- This event has passed.
Big Waves, Great Earthquakes Screening No. 1 – China’s First Environmental Film – Big Tree County, featuring an introduction by Iza Ding
March 19 @ 6:00 pm – 8:15 pm
Introduction: Iza Ding, Associate Professor of Political Science, Northwestern University
Moderator: Sam Maclean, Communications Manager, Fairbank Center for Chinese Studies
The screening will be followed by a Zoom Q&A with filmmaker Hao Zhiqiang.
The Fairbank Center’s Big Waves, Great Earthquakes screening series presents its first film, China’s First Environmental Film – Big Tree County (1992).
Big Waves, Great Earthquakes explores the largely unseen early history of independent film in China, beginning in the late 1980s. Wu Wenguang— who’s usually credited as China’s first independent filmmaker— has likened the emotions of this era to a “big wave”; Wu’s contemporary, Wen Pulin, was working independently even earlier, documenting the avant-garde arts scene in Beijing with his legendary, but never-completed, film The Great Earthquake. This screening series will unearth films long-suppressed by Chinese authorities in order to rewrite the narrative of modern film history in China.
Filmmaker Hao Zhiqiang has said that he wants to capture “the soul of the Chinese people” with his work. His first two films do this by showing how larger forces (the wind-like momentum of history and a town that cut down the giant tree it was named after) can render society helpless to change. Wind (1988) is the first independently produced animated film ever made in China; it meditates on the legacy of the Cultural Revolution, and how it shaped the social and political attitudes of many artists and intellectuals in the late 1980s. Big Tree County (1992) may well be China’s first environmental film: While working at CCTV in the early ‘90s, Hao was inspired by a newspaper article describing a sulfur-iron mining town to haul his station’s equipment hundreds of miles to the border of Sichuan, Yunnan, and Guizhou provinces and film a village whose “Big Tree” had been chopped down decades earlier to build the pollution-spewing, labor-exploiting sulfur-iron mine that came to define the town. This modest but rigorous example of “direct cinema” documentary registers a forceful sociopolitical activism and an uncommon concern for environmental issues.
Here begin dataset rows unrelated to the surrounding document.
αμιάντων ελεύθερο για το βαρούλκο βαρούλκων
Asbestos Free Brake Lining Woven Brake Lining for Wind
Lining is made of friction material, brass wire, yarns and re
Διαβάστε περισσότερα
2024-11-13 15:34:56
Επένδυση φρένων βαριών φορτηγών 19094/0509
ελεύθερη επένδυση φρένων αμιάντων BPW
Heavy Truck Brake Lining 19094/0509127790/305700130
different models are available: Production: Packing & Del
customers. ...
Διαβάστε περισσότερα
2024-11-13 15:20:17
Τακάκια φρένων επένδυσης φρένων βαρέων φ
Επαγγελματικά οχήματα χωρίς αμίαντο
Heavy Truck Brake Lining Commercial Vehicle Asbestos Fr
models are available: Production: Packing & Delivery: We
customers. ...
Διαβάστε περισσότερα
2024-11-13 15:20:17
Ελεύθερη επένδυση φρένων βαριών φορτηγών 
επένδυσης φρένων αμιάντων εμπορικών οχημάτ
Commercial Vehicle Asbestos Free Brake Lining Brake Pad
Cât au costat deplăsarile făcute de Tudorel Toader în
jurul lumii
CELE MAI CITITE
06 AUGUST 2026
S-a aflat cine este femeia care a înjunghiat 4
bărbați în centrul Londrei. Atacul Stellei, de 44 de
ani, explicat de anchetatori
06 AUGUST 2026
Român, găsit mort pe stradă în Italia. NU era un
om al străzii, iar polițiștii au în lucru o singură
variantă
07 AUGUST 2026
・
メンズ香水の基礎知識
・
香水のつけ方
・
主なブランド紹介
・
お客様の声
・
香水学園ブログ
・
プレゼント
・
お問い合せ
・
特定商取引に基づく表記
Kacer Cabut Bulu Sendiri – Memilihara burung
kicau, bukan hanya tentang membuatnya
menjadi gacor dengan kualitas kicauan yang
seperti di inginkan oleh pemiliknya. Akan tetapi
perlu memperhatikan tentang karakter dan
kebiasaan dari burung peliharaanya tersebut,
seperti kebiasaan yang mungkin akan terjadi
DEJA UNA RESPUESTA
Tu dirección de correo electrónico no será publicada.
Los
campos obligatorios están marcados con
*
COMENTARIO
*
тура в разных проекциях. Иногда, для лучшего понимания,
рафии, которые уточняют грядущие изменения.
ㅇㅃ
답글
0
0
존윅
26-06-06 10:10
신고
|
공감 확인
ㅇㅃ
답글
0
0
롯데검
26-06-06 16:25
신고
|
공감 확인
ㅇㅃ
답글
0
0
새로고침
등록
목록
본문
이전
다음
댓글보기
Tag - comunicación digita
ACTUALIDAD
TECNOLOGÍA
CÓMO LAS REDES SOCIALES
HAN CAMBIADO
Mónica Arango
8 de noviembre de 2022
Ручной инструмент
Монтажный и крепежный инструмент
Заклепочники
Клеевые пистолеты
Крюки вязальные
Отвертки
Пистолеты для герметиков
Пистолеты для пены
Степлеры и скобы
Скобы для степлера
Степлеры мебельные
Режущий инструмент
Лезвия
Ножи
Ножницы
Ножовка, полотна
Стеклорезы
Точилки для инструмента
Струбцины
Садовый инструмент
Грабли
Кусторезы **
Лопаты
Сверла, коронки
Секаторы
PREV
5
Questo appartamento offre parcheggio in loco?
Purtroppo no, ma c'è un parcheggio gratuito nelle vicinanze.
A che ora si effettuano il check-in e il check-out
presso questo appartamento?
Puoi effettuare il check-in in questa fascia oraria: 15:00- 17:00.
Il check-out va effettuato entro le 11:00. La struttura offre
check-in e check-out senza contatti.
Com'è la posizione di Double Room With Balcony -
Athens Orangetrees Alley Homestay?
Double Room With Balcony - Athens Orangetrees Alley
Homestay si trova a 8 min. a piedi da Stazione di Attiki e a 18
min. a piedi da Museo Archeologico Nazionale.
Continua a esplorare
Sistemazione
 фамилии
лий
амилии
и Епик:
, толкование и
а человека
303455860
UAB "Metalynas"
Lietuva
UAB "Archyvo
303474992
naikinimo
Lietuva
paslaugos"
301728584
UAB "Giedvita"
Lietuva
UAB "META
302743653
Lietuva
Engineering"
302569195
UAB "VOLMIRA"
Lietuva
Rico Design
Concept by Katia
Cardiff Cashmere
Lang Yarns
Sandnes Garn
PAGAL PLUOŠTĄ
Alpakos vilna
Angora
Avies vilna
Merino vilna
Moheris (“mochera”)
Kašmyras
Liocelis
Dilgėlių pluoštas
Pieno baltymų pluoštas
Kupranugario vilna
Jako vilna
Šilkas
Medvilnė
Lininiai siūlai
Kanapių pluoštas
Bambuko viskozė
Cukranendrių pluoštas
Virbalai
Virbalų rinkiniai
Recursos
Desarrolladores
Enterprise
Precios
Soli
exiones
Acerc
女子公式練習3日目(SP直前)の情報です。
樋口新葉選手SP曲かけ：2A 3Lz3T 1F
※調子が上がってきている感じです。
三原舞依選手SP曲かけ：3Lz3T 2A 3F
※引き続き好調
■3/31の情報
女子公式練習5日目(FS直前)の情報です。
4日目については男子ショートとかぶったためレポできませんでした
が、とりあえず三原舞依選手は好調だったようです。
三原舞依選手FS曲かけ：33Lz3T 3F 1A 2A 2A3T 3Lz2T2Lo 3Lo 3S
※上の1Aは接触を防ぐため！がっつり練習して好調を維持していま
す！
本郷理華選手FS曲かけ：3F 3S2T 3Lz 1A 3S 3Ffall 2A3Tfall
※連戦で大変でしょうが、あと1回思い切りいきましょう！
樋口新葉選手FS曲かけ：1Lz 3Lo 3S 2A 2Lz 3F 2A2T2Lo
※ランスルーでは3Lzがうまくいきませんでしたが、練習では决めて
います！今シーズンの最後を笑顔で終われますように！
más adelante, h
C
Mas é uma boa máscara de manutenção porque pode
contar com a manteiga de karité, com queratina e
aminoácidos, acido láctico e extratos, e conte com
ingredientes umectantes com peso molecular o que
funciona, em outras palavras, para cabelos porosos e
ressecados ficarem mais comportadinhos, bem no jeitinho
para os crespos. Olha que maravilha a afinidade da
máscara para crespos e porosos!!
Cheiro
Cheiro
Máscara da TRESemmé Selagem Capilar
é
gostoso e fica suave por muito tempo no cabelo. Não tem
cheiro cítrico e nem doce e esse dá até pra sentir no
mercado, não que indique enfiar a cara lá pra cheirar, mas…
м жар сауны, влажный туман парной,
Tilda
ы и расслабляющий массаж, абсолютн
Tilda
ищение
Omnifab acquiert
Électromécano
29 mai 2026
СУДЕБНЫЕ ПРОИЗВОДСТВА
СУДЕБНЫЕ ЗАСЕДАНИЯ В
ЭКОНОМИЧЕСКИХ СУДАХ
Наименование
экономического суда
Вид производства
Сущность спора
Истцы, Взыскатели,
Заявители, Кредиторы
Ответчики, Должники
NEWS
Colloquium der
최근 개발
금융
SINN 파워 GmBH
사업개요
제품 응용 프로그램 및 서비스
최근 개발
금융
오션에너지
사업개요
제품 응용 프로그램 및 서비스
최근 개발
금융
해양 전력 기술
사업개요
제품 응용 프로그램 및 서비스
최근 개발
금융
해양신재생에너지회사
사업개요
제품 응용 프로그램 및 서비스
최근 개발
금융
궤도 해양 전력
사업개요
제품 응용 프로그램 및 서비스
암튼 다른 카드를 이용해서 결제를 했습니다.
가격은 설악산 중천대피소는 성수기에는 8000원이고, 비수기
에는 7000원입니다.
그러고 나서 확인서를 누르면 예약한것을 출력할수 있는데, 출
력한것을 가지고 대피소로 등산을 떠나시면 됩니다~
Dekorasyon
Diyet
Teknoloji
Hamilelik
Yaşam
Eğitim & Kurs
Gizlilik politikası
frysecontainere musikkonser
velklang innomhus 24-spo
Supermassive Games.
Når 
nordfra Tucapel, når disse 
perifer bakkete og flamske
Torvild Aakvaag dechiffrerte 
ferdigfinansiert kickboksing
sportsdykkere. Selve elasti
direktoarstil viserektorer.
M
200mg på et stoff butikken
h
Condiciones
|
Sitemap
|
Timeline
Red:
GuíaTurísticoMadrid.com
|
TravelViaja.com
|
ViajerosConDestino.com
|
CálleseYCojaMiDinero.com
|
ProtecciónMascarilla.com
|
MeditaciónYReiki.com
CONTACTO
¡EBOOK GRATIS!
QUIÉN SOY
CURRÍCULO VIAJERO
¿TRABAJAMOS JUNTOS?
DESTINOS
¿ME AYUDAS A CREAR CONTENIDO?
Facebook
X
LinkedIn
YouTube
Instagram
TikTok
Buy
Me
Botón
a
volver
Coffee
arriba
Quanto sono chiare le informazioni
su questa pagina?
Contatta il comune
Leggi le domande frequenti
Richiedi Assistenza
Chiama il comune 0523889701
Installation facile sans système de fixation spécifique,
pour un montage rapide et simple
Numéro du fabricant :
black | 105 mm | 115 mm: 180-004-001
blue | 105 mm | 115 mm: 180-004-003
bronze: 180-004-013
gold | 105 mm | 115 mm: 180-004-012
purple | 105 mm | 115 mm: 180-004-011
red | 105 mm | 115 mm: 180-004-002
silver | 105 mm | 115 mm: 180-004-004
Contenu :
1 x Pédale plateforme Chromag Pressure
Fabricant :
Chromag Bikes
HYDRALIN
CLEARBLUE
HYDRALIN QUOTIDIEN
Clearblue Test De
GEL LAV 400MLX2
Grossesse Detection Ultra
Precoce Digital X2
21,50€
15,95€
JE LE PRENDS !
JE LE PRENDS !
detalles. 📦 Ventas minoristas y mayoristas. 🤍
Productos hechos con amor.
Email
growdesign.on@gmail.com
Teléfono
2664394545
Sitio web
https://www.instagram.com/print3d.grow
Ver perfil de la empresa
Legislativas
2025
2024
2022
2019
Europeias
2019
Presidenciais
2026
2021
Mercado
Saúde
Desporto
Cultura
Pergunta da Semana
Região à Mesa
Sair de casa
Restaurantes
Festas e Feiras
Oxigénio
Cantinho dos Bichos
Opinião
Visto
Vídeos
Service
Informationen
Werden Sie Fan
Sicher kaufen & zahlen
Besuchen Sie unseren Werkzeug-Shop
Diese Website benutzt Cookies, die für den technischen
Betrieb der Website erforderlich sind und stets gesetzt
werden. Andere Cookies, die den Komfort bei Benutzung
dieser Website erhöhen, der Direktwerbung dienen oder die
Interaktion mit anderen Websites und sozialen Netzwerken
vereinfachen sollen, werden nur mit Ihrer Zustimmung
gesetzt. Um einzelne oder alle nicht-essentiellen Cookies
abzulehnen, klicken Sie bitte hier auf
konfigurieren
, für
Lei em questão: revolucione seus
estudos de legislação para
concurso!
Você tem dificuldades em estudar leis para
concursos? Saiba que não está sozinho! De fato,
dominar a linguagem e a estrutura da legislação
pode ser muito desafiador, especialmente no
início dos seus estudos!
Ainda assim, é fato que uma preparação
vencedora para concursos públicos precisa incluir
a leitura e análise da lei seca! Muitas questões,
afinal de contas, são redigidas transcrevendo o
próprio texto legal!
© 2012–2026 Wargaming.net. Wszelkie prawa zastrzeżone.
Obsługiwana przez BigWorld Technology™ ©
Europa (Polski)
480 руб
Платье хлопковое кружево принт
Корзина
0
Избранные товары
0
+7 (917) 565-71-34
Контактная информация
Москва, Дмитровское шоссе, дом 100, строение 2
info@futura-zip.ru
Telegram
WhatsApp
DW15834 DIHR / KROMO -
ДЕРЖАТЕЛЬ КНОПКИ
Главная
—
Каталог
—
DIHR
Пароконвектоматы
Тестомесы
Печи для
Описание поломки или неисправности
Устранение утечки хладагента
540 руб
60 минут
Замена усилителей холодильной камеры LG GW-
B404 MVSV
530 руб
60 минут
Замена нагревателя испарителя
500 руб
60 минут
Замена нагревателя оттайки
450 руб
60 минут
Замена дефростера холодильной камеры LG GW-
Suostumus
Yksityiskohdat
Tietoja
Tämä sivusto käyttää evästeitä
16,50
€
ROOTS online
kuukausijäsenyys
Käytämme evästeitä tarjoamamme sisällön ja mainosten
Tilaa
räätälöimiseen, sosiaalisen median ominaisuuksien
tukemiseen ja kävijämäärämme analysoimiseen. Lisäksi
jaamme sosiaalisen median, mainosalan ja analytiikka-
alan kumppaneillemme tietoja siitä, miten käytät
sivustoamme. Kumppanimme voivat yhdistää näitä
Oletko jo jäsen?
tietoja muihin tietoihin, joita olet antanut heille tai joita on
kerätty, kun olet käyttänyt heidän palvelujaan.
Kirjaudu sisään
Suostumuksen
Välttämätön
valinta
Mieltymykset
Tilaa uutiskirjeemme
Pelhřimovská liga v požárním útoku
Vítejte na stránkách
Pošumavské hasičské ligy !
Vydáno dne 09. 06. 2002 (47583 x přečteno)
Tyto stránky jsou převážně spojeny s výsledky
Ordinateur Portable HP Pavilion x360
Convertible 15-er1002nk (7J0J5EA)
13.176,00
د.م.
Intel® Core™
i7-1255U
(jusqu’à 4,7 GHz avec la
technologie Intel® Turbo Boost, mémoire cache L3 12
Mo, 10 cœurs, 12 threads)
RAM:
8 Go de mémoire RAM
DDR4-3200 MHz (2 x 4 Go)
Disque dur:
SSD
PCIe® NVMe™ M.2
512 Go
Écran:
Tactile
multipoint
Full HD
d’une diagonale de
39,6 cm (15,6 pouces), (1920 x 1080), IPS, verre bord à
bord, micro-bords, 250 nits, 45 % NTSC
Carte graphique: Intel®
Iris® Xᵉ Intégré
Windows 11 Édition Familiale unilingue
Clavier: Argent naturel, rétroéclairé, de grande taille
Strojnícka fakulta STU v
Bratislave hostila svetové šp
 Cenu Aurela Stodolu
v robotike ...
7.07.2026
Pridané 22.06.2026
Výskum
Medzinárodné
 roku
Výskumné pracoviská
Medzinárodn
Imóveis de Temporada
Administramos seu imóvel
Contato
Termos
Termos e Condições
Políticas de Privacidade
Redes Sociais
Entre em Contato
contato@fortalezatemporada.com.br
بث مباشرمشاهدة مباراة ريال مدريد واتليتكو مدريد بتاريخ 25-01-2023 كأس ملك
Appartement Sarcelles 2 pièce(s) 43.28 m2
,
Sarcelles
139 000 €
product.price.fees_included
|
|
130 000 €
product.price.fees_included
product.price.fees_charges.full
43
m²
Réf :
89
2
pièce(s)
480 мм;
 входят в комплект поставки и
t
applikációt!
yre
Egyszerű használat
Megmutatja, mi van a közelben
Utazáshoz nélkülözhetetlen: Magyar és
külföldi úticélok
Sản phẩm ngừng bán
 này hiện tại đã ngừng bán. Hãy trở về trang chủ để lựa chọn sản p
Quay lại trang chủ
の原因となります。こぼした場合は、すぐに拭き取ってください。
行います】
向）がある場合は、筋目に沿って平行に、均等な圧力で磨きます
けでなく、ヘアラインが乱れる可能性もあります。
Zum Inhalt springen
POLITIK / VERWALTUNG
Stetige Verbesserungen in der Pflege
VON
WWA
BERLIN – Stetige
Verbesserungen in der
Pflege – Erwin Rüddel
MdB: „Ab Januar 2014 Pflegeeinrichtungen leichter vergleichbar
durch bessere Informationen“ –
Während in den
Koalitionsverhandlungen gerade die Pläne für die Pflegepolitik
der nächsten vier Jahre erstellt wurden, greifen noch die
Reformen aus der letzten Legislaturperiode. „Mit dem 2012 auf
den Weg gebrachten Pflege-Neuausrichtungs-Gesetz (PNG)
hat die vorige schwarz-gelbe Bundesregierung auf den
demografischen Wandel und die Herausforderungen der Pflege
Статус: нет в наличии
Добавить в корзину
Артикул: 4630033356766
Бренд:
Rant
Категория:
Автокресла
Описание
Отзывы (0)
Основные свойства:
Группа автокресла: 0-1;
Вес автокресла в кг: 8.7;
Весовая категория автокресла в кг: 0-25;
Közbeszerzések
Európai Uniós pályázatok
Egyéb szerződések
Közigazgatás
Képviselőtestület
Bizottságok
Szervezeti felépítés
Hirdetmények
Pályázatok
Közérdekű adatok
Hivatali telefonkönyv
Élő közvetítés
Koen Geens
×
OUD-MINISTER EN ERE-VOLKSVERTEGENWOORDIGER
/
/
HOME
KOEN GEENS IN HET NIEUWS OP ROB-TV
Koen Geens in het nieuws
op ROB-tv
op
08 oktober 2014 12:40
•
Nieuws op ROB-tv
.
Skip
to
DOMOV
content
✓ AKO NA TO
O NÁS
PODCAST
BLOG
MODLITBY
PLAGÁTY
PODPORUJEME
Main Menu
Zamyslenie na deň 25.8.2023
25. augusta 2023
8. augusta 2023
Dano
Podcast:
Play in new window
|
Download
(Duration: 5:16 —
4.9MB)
Iza Ding is Associate Professor of Political Science at Northwestern University. Her research explores modernity and its discontents, especially in areas related to the environment, climate change, bureaucracy, populism, nationalism, morality, political memory, and ideology. Her recent publications include The Performative State: Public Scrutiny and Environmental Governance in China (Cornell University Press 2022), and articles in World Politics, Comparative Political Studies, Democratization, Studies in Comparative International Development, Journal of Environmental Economics and Management, and China Quarterly. She is working on a book-length monograph on the global historical waves of environmentalism. She received her Ph.D in Government from Harvard University and her BA in Political Science and Russian and Eastern European Studies from the University of Michigan.
Wind directed by Hao Zhiqiang. China, 1988, animated, 7 min.
Big Tree County directed by Hao Zhiqiang. China, 1992, documentary, 42 min.